▸ **Text for analysis**:
Kallisto’s pseudo mode takes a slightly different approach to pseudo-alignment. Instead of aligning to isoforms, Kallisto aligns to equivalence classes. Essentially, this means if a read maps to multiple isoforms, Kallisto records the read as mapping to an equivalence class containing all the isoforms it maps to. Instead of using gene or isoform expression estimates in downstream analysis such as clustering, equivalence class counts can be used instead. Figure 3 shows a diagram which helps explain this.

Figure 3: A diagram explaining Kallisto’s Equivalence Classes, taken from https://pachterlab.github.io/kallisto/singlecell.html.

Figure 3: A diagram explaining Kallisto’s Equivalence Classes, taken from https://pachterlab.github.io/kallisto/singlecell.html.

Today we will just perform pseudo-alignment with one cell, but Kallisto is also capable of pseudo-aligning multiple cells simultaneously and using information from UMIs. See https://pachterlab.github.io/kallisto/manual for details.

As for STAR, you will need to produce an index for Kallisto before the pseudo-alignment step.

Task 6: Use the below command to produce the Kallisto index. Use the Kallisto manual (https://pachterlab.github.io/kallisto/manual) to work out what the options do in this command.

mkdir indices/Kallisto
kallisto index -i indices/Kallisto/transcripts.idx Share/2000_reference.transcripts.fa

Task 7: Use the Kallisto manual to work out what command to use to perform pseudo-alignment. One you think you know the answer, check whether it matches the solution in the next section and execute the pseudo-alignment.

3.6.4 Solution to Kallisto Pseudo-Alignment

Use the below command to perform pseudo-alignment

mkdir results/Kallisto
kallisto pseudo -i indices/Kallisto/transcripts.idx -o results/Kallisto -b batch.txt 

See https://pachterlab.github.io/kallisto/manual for instructions on creating batch.txt, or ask an instructor if you get stuck.

▸ **Task instructions**:
Transcribe the portion of the Kallisto pseudo-alignment text starting with "Today we will" and going on through "execute the pseudo-alignment.".

(Transcribed page contents)
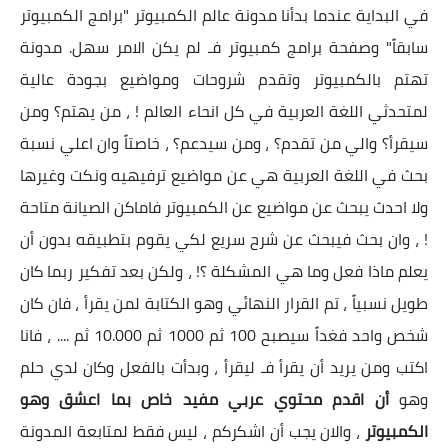
في البداية عندما بدأنا مدونة عالم الكمبيوتر "برامج الكمبيوتر
سابقاً" وصفحة برامج كمبيوتر فـ لم يكن الامر سهل. مدونة
تهتم بالكمبيوتر وتقدم شروحات ومواضيع بجودة عالية
لمتحدثي اللغة العربية في كل انحاء العالم ! ، من يهتم؟ ومن
سيقرأ؟ والي من تقدم؟ ، ومن سيدعم؟ ، خاصتاً وان اعلي نسبة
بحث في اللغة العربية هي عن مواضيع ترفيهيه ونكت وغيرها
ولا احدث يبحث عن مواضيع عن الكمبيوتر فاماكن الصيانة متاحة
! ، وان بحث فيبحث عن شرح سريع لكي يقوم بتطبيقه بدون أن
يعلم ماذا فعل وما هي المشكلة ؟! ، ولكن بعد تفكير ربما كان
طويل نسبياً ، تم القرار النهائي وهو الكتابة لمن يقرأ ، فان كان
شخص واحد فغداً سيصبح 100 ثم 1000 ثم 10.000 ثم .... ، فانا
اكتب ومن يريد أن يقرأ فـ ليقرأ ، وبدأت بالفعل وكان لدي حلم
وهو
أن اقدم محتوي عربي مفيد خاص بما اعشق وهو
الكمبيوتر
، والان يجب أن اشكركم ، ليس فقط لمتابعة المدونة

▸ **Result**:
Today we will just perform pseudo-alignment with one cell, but Kallisto is also capable of pseudo-aligning multiple cells simultaneously and using information from UMIs. See https://pachterlab.github.io/kallisto/manual for details.

As for STAR, you will need to produce an index for Kallisto before the pseudo-alignment step.

Task 6: Use the below command to produce the Kallisto index. Use the Kallisto manual (https://pachterlab.github.io/kallisto/manual) to work out what the options do in this command.

mkdir indices/Kallisto
kallisto index -i indices/Kallisto/transcripts.idx Share/2000_reference.transcripts.fa

Task 7: Use the Kallisto manual to work out what command to use to perform pseudo-alignment. One you think you know the answer, check whether it matches the solution in the next section and execute the pseudo-alignment.